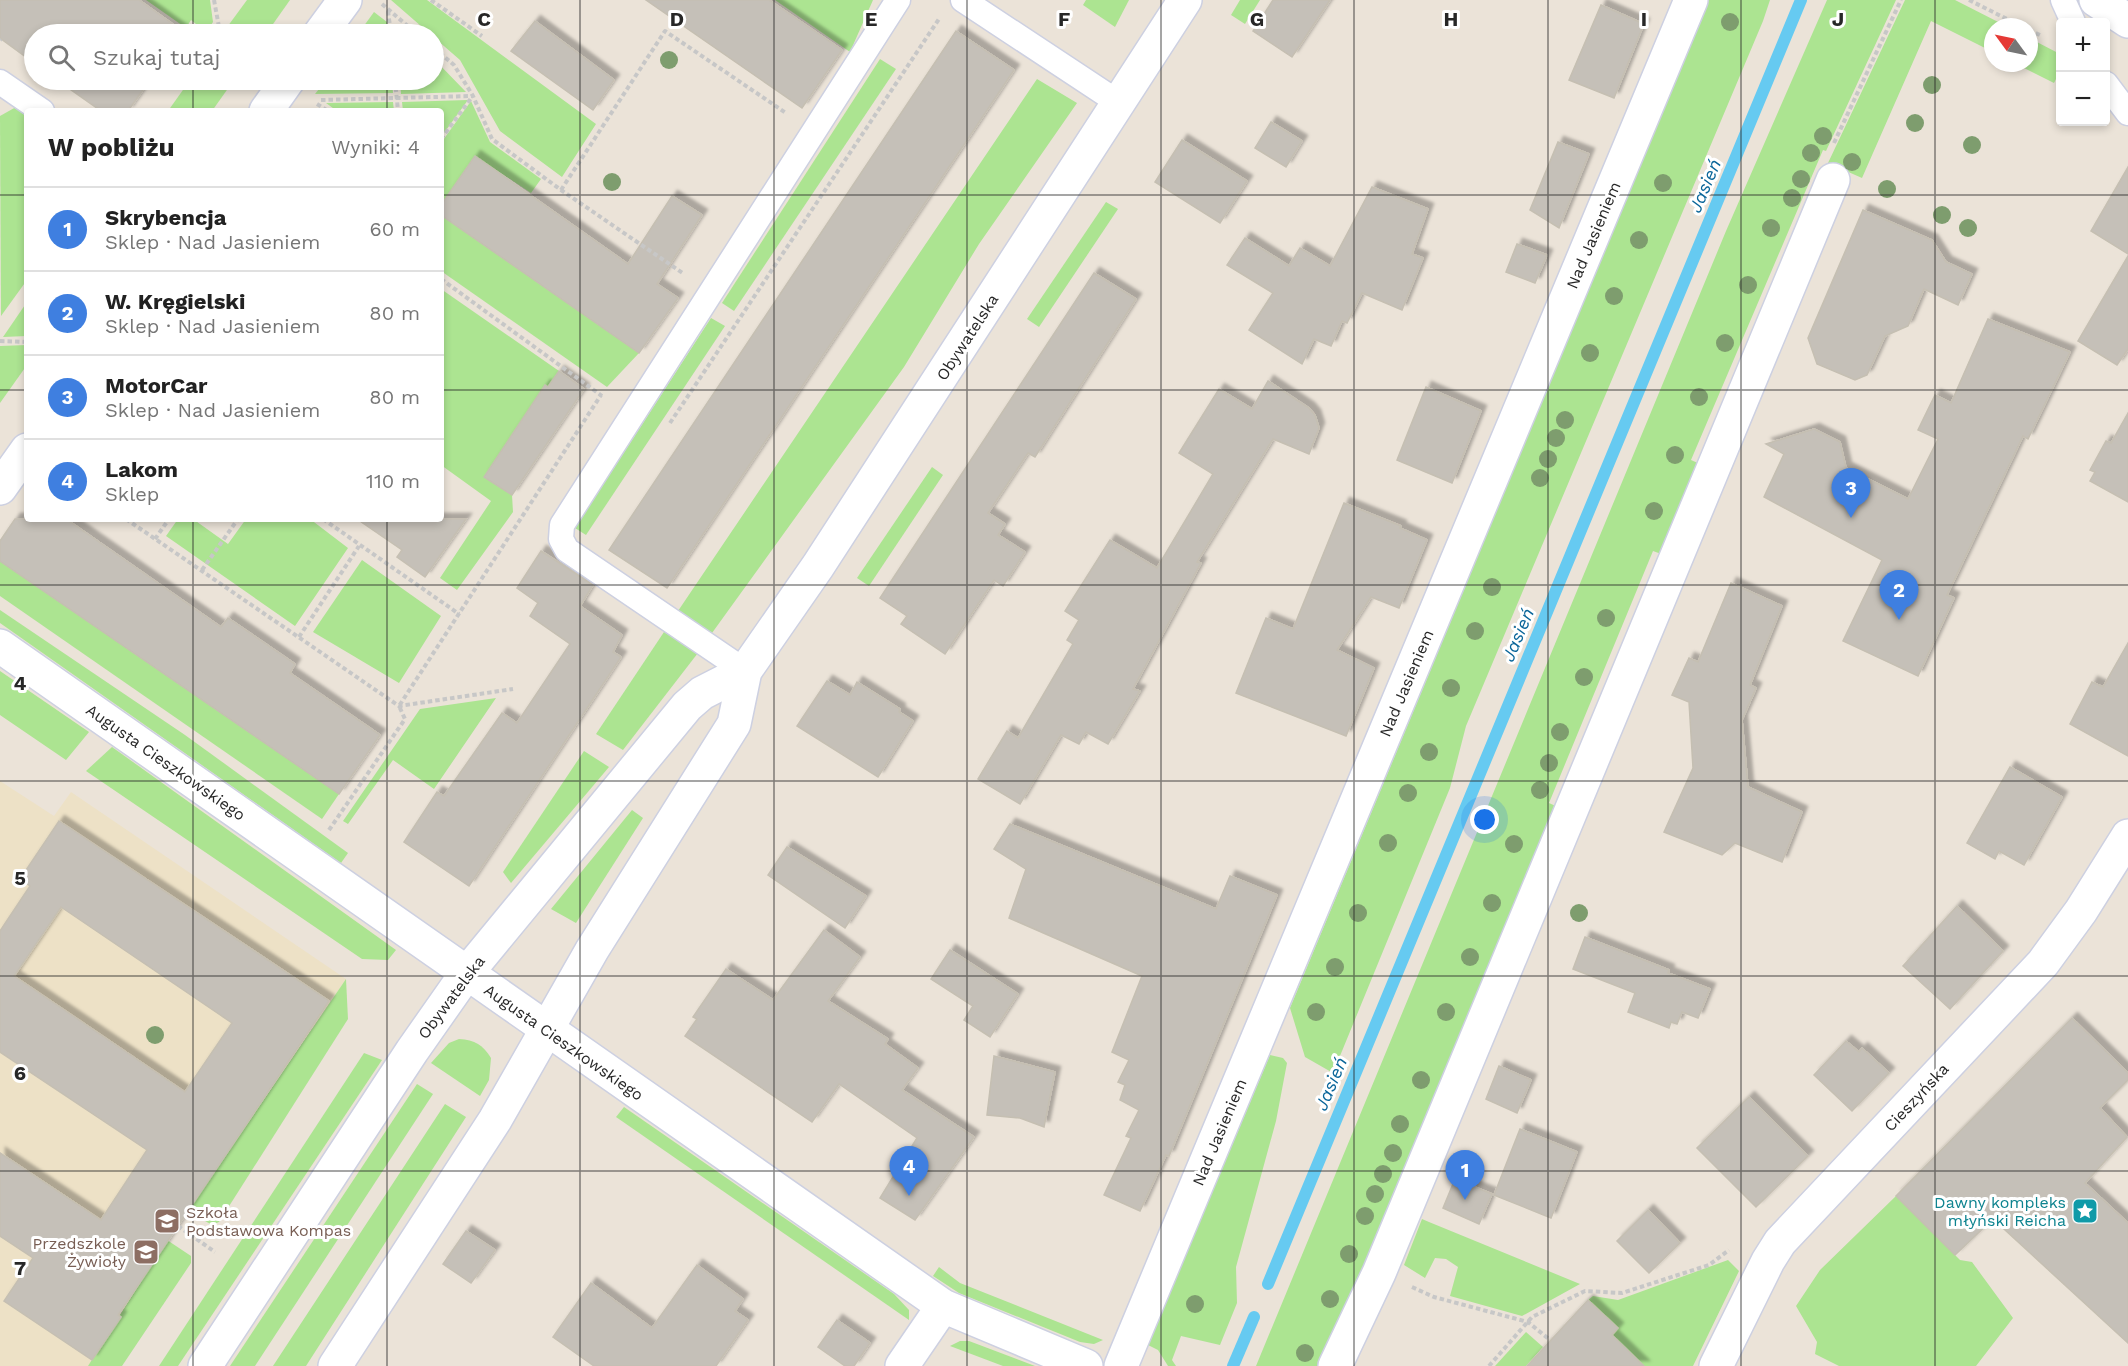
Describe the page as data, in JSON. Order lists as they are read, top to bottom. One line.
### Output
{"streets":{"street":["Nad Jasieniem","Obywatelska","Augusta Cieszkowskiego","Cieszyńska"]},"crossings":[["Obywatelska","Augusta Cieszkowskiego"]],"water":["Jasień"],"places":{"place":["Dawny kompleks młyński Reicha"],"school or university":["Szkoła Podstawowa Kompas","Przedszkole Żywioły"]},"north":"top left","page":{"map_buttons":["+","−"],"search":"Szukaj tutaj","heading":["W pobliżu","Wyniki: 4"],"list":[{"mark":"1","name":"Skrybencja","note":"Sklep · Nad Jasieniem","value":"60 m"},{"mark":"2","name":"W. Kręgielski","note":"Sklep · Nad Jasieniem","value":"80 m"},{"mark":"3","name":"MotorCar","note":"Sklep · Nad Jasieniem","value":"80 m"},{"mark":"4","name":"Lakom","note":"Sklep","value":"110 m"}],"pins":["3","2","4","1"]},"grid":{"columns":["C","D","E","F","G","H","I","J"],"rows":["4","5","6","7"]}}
______________________________
**Task statement:** Your response must reproduce the listing above word for word and must contain none of its pictures.

**Exercise response:**
Describe the page as data, in JSON. Order lists as they are read, top to bottom. One line.
### Output
{"streets":{"street":["Nad Jasieniem","Obywatelska","Augusta Cieszkowskiego","Cieszyńska"]},"crossings":[["Obywatelska","Augusta Cieszkowskiego"]],"water":["Jasień"],"places":{"place":["Dawny kompleks młyński Reicha"],"school or university":["Szkoła Podstawowa Kompas","Przedszkole Żywioły"]},"north":"top left","page":{"map_buttons":["+","−"],"search":"Szukaj tutaj","heading":["W pobliżu","Wyniki: 4"],"list":[{"mark":"1","name":"Skrybencja","note":"Sklep · Nad Jasieniem","value":"60 m"},{"mark":"2","name":"W. Kręgielski","note":"Sklep · Nad Jasieniem","value":"80 m"},{"mark":"3","name":"MotorCar","note":"Sklep · Nad Jasieniem","value":"80 m"},{"mark":"4","name":"Lakom","note":"Sklep","value":"110 m"}],"pins":["3","2","4","1"]},"grid":{"columns":["C","D","E","F","G","H","I","J"],"rows":["4","5","6","7"]}}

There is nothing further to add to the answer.